I can’t speak for other performers but I don’t really like to phone it in. I like to perform with high energy and race around the room to make sure everyone feels involved. Sometimes I’ll run up the aisles to choose volunteers or jump up and down onstage to drive home a point. (One time years ago I leapt off a chair and ripped my pants. It was worth it.)

But wearing a mask really makes it hard to breathe. Just a brisk walk onstage to start the show is enough to have me gasping for air. Forget running the aisles or jumping off the stage.

And my glasses keep getting fogged up, which is very frustrating. I need my glasses. It’s not a wardrobe choice. I need them to drive and read, and get headaches when I go long intervals without wearing them. But, since I’m wearing a mask tonight I clip the glasses to my shirt and do the show without them.

The venue is beautiful, the audience is pretty fun. I know the new material is good because it just brought down the house in Florida. But, I can’t focus on any of that. I only think about this annoying mask and how hard it is to connect with people when there are so many obstructions in the way.

My show is dependent on reactions. Smiles, dropped jaws, gasps of astonishment. The secret to my show is that it’s not about the mind reading. It’s actually about the people onstage and how the show plays out on their faces.

I guess it was a good show tonight but I’ll never know, because all of those reactions were hidden, safely tucked away beneath those damn masks.


Back to Chicago for a virtual show. Yes, I’m still doing those.

I’ve got this down to a science.

Fifteen minute walk to the studio. My props are already laid out, ready to go.

Lights, camera, action.

I do the show without thinking. Not on auto-pilot, but with perfect muscle memory because I’ve done it over 300 hundred times since last year.

“That was the show! I’m Mark Toland - thanks everybody!”

The show ends and goes from 55 participants logged on to only me in a matter of seconds. No applause, no one coming up to the stage to say thank you, nothing.

I sit in silence at the studio and sigh to myself. A train passes the window and I hear a police siren in the distance.

I’m not sure which is worse:

Getting applause from actual people in-person but being alone on the road?

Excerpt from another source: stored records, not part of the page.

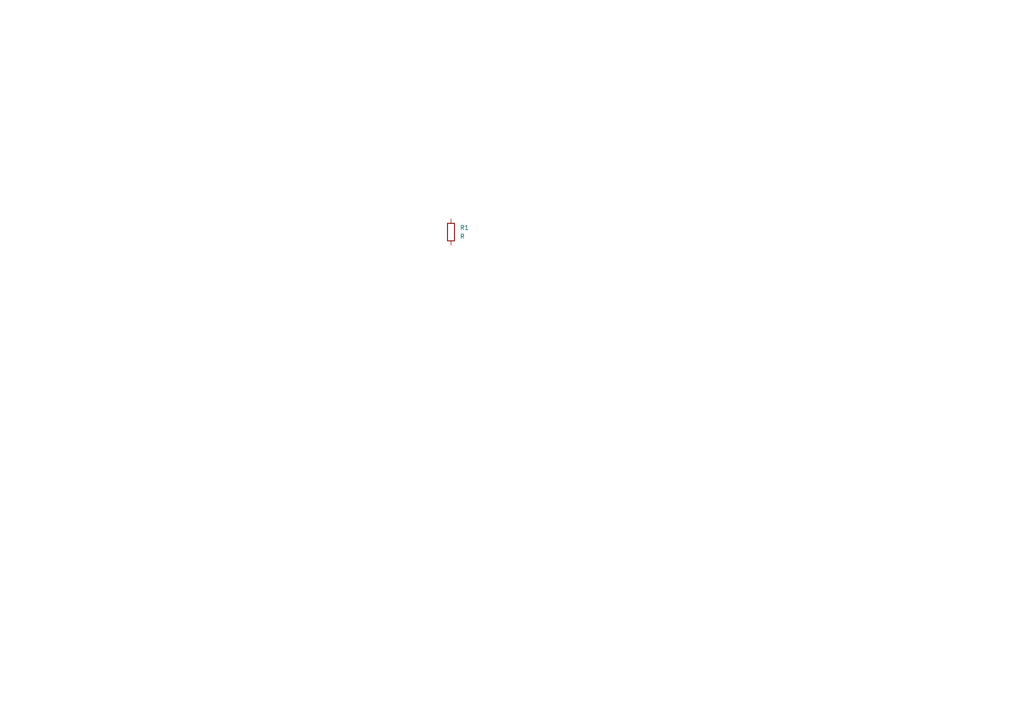
<source format=kicad_sch>
(kicad_sch (version 20211123) (generator eeschema)

  (uuid ccc1b767-7cc2-4af2-a757-3aff7ebfdb59)

  (paper "A4")

  


  (symbol (lib_id "Device:R") (at 130.81 67.31 0) (unit 1)
    (in_bom yes) (on_board yes) (fields_autoplaced)
    (uuid 6d6ca034-94ff-4442-8ea7-be0903f7babb)
    (property "Reference" "R1" (id 0) (at 133.35 66.0399 0)
      (effects (font (size 1.27 1.27)) (justify left))
    )
    (property "Value" "R" (id 1) (at 133.35 68.5799 0)
      (effects (font (size 1.27 1.27)) (justify left))
    )
    (property "Footprint" "" (id 2) (at 129.032 67.31 90)
      (effects (font (size 1.27 1.27)) hide)
    )
    (property "Datasheet" "~" (id 3) (at 130.81 67.31 0)
      (effects (font (size 1.27 1.27)) hide)
    )
    (pin "1" (uuid 6cac8c39-815f-4cff-9d09-f222b31d9be6))
    (pin "2" (uuid fc0fc5c2-6848-43e0-83a5-100cf7f93988))
  )

  (sheet_instances
    (path "/" (page "1"))
  )

  (symbol_instances
    (path "/6d6ca034-94ff-4442-8ea7-be0903f7babb"
      (reference "R1") (unit 1) (value "R") (footprint "")
    )
  )
)

</source>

Or performing into the online void with no feedback but getting to go home after?

I can’t decide. But one thing I do know for certain: they’re both making me miserable.

Time to walk home.


5 am flight.

I’m up before the sun or the traffic. I make coffee, take a shower, pet the cats, kiss my wife, and hit the road. It’s going to be a long day.

Tonight I’m outside Philadelphia. Another college.

It’s a great room and a great group. Fortunately I don’t have to wear a mask so I can actually focus on the show.

It’s a great show and I fall asleep exhausted but proud.

My hotel room only needs to be two things: pitch black and ice cold. Tonight’s accommodations have both, yet I still wake up with a start in the middle of the night.

I feel around the nightstand for my phone and check the time. It’s 3am.

“Where the hell am I?”

I think for a few minutes but can’t remember. I roll over and try to fall back asleep.

“Oh right,” I think to myself, “I’m in Philly.”

I forgot what it felt like to be on the road, but it’s all coming back to me.